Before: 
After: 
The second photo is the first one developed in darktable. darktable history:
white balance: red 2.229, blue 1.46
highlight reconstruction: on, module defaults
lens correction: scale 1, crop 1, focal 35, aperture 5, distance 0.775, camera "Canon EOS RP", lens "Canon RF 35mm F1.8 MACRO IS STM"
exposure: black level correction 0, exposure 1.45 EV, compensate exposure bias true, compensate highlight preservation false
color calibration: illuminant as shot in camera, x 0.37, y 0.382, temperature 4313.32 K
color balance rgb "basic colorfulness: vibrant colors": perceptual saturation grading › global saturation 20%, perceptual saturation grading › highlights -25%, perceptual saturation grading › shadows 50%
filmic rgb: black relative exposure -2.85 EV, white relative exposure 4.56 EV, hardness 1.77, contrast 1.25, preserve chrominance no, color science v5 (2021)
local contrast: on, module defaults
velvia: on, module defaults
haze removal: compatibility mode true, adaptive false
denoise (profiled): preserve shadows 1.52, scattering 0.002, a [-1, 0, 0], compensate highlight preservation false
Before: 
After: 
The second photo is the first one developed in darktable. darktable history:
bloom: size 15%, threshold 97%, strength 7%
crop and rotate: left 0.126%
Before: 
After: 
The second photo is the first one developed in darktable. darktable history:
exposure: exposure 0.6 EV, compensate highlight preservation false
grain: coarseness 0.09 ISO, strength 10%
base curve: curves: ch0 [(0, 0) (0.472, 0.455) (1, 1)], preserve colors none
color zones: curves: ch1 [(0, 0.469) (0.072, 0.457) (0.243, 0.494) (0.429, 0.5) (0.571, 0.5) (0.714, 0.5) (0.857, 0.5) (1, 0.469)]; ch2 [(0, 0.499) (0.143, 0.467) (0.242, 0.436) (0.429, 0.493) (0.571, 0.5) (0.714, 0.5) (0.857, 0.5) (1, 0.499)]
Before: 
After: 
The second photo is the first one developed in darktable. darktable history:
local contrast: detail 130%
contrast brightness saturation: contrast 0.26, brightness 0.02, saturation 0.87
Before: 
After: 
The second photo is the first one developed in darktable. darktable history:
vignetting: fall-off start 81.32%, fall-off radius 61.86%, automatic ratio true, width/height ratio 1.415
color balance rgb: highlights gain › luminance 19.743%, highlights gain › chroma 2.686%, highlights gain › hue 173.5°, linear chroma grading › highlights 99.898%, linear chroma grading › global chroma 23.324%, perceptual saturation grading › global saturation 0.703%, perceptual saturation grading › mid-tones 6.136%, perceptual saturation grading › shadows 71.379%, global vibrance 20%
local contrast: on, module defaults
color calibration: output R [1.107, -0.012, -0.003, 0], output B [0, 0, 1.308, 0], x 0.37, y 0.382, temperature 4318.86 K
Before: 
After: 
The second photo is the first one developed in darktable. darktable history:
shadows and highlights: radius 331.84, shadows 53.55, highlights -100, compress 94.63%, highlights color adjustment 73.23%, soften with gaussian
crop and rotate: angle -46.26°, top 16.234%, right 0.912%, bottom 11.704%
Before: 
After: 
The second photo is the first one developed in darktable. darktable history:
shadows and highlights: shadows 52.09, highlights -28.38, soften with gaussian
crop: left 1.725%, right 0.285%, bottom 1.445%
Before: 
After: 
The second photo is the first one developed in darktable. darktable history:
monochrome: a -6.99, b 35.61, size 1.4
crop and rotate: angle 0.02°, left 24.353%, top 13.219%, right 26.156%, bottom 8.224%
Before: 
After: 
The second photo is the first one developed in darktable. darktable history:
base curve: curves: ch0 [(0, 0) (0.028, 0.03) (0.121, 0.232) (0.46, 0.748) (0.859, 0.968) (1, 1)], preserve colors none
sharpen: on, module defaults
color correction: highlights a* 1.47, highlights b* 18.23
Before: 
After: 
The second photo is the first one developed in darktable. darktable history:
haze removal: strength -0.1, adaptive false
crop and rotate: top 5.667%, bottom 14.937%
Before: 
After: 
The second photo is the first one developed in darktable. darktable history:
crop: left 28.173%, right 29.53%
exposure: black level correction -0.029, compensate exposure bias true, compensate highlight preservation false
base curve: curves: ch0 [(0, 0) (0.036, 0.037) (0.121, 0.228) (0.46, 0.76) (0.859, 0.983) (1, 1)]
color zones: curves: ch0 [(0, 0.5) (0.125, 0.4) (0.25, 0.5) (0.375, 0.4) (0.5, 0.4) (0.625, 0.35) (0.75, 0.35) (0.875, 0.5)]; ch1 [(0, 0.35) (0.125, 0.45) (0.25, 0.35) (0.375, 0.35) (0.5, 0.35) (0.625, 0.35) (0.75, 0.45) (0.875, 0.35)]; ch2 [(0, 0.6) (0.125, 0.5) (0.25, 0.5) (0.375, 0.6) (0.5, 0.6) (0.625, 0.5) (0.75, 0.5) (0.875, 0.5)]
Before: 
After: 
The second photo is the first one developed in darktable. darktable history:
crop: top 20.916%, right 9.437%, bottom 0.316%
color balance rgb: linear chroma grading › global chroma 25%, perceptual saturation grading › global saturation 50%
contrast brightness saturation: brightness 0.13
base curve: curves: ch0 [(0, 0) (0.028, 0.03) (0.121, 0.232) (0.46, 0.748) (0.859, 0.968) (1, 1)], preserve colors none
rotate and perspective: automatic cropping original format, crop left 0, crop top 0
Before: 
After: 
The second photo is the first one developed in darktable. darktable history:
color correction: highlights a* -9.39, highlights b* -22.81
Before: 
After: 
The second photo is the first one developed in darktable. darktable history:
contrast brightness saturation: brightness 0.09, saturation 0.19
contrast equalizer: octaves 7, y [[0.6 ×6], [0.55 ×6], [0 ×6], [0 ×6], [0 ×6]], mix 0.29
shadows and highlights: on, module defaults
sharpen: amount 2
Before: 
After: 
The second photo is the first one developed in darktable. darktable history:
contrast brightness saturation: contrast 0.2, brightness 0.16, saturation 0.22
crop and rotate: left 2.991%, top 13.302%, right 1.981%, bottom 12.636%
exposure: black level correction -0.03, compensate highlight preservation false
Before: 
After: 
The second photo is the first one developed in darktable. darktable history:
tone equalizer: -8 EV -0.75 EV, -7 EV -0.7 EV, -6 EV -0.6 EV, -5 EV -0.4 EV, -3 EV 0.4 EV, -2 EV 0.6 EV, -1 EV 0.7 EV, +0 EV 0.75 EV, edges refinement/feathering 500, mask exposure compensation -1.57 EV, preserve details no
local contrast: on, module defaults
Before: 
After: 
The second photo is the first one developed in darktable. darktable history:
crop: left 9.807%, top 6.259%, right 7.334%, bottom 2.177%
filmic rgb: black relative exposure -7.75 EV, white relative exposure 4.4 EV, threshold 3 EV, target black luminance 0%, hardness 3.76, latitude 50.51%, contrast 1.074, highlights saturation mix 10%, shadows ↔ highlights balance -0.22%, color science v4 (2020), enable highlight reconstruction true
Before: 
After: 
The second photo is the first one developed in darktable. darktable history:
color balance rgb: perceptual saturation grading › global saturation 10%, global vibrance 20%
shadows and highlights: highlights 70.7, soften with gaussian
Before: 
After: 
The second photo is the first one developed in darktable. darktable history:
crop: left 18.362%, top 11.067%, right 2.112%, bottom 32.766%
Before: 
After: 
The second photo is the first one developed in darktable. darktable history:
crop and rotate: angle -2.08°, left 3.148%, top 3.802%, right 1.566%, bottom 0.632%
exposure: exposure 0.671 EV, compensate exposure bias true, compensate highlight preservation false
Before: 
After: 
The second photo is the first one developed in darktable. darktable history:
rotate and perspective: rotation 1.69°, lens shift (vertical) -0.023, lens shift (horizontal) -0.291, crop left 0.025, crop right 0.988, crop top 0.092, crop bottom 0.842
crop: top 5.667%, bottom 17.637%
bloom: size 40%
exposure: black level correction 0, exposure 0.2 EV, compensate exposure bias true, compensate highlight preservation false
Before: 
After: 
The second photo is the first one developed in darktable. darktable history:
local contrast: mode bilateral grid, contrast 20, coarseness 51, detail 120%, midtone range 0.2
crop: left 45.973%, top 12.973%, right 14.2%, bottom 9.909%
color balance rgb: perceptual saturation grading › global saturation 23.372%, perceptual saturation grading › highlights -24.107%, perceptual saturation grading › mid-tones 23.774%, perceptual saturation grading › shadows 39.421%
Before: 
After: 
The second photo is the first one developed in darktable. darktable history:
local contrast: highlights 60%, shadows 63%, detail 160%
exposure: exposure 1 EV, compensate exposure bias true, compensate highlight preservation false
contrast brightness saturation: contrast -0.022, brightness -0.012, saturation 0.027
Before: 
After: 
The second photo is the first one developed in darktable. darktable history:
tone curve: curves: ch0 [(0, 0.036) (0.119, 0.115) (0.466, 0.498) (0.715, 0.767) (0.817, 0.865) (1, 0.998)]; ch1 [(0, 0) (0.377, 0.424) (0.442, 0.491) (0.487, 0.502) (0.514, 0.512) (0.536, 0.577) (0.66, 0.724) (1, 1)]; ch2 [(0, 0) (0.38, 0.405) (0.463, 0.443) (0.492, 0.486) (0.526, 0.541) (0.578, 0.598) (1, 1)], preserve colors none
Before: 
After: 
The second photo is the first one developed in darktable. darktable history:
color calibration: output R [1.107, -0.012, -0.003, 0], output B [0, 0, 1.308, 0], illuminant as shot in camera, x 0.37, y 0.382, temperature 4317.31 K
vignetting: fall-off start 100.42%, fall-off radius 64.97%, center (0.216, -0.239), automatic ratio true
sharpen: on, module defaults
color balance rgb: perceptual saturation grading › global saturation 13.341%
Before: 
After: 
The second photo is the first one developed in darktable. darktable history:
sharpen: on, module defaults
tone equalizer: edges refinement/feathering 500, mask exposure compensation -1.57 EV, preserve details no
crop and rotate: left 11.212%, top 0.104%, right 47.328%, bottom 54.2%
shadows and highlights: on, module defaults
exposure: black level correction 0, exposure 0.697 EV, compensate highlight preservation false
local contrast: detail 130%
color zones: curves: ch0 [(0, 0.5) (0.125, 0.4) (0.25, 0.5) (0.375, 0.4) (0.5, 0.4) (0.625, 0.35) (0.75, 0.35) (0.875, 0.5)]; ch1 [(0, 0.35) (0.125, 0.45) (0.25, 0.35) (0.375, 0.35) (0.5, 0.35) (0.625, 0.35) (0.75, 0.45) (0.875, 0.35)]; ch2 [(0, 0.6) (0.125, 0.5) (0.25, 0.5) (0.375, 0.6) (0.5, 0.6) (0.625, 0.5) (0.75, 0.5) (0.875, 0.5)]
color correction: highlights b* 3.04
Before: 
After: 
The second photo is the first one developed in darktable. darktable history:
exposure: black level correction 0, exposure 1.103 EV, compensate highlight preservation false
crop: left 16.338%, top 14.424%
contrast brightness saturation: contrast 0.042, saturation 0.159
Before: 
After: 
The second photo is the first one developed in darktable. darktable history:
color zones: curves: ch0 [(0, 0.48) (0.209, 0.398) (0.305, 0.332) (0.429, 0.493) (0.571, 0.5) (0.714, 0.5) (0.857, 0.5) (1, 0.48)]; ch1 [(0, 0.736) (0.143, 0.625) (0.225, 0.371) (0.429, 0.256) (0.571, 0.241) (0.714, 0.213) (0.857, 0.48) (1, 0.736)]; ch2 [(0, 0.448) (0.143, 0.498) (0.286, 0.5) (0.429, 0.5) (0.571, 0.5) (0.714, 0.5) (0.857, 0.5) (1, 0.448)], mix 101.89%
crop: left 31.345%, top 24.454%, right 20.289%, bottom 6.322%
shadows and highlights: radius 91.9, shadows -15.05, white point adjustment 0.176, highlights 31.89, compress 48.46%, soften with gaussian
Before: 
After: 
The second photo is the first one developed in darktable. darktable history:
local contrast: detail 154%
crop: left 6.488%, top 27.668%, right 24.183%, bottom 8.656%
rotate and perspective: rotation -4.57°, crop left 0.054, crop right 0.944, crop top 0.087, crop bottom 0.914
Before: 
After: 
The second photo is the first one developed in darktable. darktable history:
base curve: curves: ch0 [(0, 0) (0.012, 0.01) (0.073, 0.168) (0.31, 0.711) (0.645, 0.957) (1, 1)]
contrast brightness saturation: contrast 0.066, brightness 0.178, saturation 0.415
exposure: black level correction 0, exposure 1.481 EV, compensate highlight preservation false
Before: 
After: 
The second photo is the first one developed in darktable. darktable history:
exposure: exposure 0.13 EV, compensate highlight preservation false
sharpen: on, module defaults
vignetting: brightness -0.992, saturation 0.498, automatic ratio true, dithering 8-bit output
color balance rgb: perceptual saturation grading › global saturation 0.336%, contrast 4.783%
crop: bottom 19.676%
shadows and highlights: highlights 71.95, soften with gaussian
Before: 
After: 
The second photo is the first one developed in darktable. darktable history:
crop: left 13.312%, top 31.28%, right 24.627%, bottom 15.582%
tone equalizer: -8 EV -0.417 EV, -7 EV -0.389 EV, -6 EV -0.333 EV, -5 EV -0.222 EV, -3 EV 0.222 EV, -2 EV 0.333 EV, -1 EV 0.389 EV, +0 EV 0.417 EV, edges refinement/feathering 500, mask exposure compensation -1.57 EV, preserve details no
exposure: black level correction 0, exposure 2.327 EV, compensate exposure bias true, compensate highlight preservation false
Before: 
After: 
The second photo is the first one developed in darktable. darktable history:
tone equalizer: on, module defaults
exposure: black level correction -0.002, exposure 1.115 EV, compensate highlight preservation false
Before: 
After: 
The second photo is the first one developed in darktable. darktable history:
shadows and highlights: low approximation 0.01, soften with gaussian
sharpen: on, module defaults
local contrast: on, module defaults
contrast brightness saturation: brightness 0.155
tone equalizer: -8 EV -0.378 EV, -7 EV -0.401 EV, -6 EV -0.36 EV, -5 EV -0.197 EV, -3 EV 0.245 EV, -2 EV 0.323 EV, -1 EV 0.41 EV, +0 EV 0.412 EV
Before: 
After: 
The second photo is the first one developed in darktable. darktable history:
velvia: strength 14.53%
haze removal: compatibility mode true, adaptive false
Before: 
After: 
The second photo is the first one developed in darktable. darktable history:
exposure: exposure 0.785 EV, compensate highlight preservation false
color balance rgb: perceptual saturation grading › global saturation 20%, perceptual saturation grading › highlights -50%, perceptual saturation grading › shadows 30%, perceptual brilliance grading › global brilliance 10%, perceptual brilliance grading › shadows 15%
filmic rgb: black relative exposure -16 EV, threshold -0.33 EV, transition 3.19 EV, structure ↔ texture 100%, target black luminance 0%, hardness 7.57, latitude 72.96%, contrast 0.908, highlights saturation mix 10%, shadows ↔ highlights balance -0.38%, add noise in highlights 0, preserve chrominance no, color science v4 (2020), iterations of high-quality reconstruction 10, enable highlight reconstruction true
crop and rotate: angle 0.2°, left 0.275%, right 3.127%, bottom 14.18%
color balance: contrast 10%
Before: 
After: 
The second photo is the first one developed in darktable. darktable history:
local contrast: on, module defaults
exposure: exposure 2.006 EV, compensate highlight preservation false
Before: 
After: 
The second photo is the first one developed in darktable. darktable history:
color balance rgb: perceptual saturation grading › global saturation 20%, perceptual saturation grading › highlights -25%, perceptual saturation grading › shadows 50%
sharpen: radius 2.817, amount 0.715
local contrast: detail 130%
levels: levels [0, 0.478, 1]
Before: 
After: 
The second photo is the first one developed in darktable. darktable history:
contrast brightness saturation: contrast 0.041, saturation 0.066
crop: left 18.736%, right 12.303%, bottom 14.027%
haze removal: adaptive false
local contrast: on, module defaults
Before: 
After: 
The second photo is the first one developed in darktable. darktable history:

# # # # # # #

■ OBJECTIVE ■
Copy out verbatim every line from the start of the records through the line that contains "filmic rgb: black relative exposure -2.85", including both of these end lines.

■ SOLUTION TO THIS PROBLEM ■
Before: 
After: 
The second photo is the first one developed in darktable. darktable history:
white balance: red 2.229, blue 1.46
highlight reconstruction: on, module defaults
lens correction: scale 1, crop 1, focal 35, aperture 5, distance 0.775, camera "Canon EOS RP", lens "Canon RF 35mm F1.8 MACRO IS STM"
exposure: black level correction 0, exposure 1.45 EV, compensate exposure bias true, compensate highlight preservation false
color calibration: illuminant as shot in camera, x 0.37, y 0.382, temperature 4313.32 K
color balance rgb "basic colorfulness: vibrant colors": perceptual saturation grading › global saturation 20%, perceptual saturation grading › highlights -25%, perceptual saturation grading › shadows 50%
filmic rgb: black relative exposure -2.85 EV, white relative exposure 4.56 EV, hardness 1.77, contrast 1.25, preserve chrominance no, color science v5 (2021)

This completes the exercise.